◆ Request
Could you give the data below again with "Mills Pond" renamed to "Mill Pond" everywhere and nothing else changed?

[Quiz items based on charts]
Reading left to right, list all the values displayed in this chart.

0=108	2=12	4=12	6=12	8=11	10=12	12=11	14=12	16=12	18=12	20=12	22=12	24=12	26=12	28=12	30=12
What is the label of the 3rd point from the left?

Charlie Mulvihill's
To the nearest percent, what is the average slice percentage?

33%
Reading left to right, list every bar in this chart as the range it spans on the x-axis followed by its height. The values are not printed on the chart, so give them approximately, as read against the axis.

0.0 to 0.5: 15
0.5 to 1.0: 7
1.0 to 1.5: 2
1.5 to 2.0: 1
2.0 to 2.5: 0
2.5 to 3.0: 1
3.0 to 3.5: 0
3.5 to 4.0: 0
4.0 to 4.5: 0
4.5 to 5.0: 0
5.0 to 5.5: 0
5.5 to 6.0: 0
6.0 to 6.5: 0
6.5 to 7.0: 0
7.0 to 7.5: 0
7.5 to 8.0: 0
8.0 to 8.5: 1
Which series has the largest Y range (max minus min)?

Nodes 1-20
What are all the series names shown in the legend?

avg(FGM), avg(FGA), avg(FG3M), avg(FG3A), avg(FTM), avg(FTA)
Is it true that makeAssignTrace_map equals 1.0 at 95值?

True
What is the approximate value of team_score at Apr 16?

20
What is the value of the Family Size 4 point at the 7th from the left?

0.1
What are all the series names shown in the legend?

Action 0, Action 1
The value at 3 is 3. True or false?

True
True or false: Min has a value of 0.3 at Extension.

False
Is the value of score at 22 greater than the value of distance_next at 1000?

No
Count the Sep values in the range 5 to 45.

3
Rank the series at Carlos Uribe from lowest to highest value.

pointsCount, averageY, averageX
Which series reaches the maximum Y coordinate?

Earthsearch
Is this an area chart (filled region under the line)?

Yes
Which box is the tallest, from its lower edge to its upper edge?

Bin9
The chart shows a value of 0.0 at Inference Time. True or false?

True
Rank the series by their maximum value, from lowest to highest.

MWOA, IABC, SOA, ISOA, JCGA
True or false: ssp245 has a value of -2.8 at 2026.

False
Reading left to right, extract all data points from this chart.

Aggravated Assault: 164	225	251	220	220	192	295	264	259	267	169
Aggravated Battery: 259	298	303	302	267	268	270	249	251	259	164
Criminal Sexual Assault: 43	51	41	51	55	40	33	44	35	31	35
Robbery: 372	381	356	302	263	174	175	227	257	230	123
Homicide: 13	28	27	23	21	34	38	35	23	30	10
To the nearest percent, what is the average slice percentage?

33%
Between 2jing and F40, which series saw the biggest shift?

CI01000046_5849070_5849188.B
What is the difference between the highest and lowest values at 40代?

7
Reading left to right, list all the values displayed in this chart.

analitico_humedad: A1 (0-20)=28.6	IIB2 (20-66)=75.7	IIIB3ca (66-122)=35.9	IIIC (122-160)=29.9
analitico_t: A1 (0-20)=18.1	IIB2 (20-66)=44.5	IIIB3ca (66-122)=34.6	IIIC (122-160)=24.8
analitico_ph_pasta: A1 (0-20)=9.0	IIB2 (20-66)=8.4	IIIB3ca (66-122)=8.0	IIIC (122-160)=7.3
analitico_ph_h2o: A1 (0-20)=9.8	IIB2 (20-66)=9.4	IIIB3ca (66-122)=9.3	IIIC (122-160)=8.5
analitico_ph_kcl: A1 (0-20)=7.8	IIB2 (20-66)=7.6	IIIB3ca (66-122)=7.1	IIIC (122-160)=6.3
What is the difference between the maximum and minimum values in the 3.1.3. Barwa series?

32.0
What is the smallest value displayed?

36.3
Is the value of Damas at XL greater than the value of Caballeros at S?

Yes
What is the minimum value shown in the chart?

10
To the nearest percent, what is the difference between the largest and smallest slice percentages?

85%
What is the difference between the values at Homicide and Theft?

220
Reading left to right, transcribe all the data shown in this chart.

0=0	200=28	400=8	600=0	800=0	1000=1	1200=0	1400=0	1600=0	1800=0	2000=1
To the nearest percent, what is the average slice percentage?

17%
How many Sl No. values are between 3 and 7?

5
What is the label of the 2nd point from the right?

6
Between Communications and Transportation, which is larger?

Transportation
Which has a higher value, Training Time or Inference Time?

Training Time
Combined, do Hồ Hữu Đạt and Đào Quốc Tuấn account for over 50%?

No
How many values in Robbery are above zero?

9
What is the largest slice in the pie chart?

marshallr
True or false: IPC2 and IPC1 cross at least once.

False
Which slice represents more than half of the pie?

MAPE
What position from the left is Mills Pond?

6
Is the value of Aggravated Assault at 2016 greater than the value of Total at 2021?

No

◆ Result for this task
Reading left to right, list all the values displayed in this chart.

0=108	2=12	4=12	6=12	8=11	10=12	12=11	14=12	16=12	18=12	20=12	22=12	24=12	26=12	28=12	30=12
What is the label of the 3rd point from the left?

Charlie Mulvihill's
To the nearest percent, what is the average slice percentage?

33%
Reading left to right, list every bar in this chart as the range it spans on the x-axis followed by its height. The values are not printed on the chart, so give them approximately, as read against the axis.

0.0 to 0.5: 15
0.5 to 1.0: 7
1.0 to 1.5: 2
1.5 to 2.0: 1
2.0 to 2.5: 0
2.5 to 3.0: 1
3.0 to 3.5: 0
3.5 to 4.0: 0
4.0 to 4.5: 0
4.5 to 5.0: 0
5.0 to 5.5: 0
5.5 to 6.0: 0
6.0 to 6.5: 0
6.5 to 7.0: 0
7.0 to 7.5: 0
7.5 to 8.0: 0
8.0 to 8.5: 1
Which series has the largest Y range (max minus min)?

Nodes 1-20
What are all the series names shown in the legend?

avg(FGM), avg(FGA), avg(FG3M), avg(FG3A), avg(FTM), avg(FTA)
Is it true that makeAssignTrace_map equals 1.0 at 95值?

True
What is the approximate value of team_score at Apr 16?

20
What is the value of the Family Size 4 point at the 7th from the left?

0.1
What are all the series names shown in the legend?

Action 0, Action 1
The value at 3 is 3. True or false?

True
True or false: Min has a value of 0.3 at Extension.

False
Is the value of score at 22 greater than the value of distance_next at 1000?

No
Count the Sep values in the range 5 to 45.

3
Rank the series at Carlos Uribe from lowest to highest value.

pointsCount, averageY, averageX
Which series reaches the maximum Y coordinate?

Earthsearch
Is this an area chart (filled region under the line)?

Yes
Which box is the tallest, from its lower edge to its upper edge?

Bin9
The chart shows a value of 0.0 at Inference Time. True or false?

True
Rank the series by their maximum value, from lowest to highest.

MWOA, IABC, SOA, ISOA, JCGA
True or false: ssp245 has a value of -2.8 at 2026.

False
Reading left to right, extract all data points from this chart.

Aggravated Assault: 164	225	251	220	220	192	295	264	259	267	169
Aggravated Battery: 259	298	303	302	267	268	270	249	251	259	164
Criminal Sexual Assault: 43	51	41	51	55	40	33	44	35	31	35
Robbery: 372	381	356	302	263	174	175	227	257	230	123
Homicide: 13	28	27	23	21	34	38	35	23	30	10
To the nearest percent, what is the average slice percentage?

33%
Between 2jing and F40, which series saw the biggest shift?

CI01000046_5849070_5849188.B
What is the difference between the highest and lowest values at 40代?

7
Reading left to right, list all the values displayed in this chart.

analitico_humedad: A1 (0-20)=28.6	IIB2 (20-66)=75.7	IIIB3ca (66-122)=35.9	IIIC (122-160)=29.9
analitico_t: A1 (0-20)=18.1	IIB2 (20-66)=44.5	IIIB3ca (66-122)=34.6	IIIC (122-160)=24.8
analitico_ph_pasta: A1 (0-20)=9.0	IIB2 (20-66)=8.4	IIIB3ca (66-122)=8.0	IIIC (122-160)=7.3
analitico_ph_h2o: A1 (0-20)=9.8	IIB2 (20-66)=9.4	IIIB3ca (66-122)=9.3	IIIC (122-160)=8.5
analitico_ph_kcl: A1 (0-20)=7.8	IIB2 (20-66)=7.6	IIIB3ca (66-122)=7.1	IIIC (122-160)=6.3
What is the difference between the maximum and minimum values in the 3.1.3. Barwa series?

32.0
What is the smallest value displayed?

36.3
Is the value of Damas at XL greater than the value of Caballeros at S?

Yes
What is the minimum value shown in the chart?

10
To the nearest percent, what is the difference between the largest and smallest slice percentages?

85%
What is the difference between the values at Homicide and Theft?

220
Reading left to right, transcribe all the data shown in this chart.

0=0	200=28	400=8	600=0	800=0	1000=1	1200=0	1400=0	1600=0	1800=0	2000=1
To the nearest percent, what is the average slice percentage?

17%
How many Sl No. values are between 3 and 7?

5
What is the label of the 2nd point from the right?

6
Between Communications and Transportation, which is larger?

Transportation
Which has a higher value, Training Time or Inference Time?

Training Time
Combined, do Hồ Hữu Đạt and Đào Quốc Tuấn account for over 50%?

No
How many values in Robbery are above zero?

9
What is the largest slice in the pie chart?

marshallr
True or false: IPC2 and IPC1 cross at least once.

False
Which slice represents more than half of the pie?

MAPE
What position from the left is Mill Pond?

6
Is the value of Aggravated Assault at 2016 greater than the value of Total at 2021?

No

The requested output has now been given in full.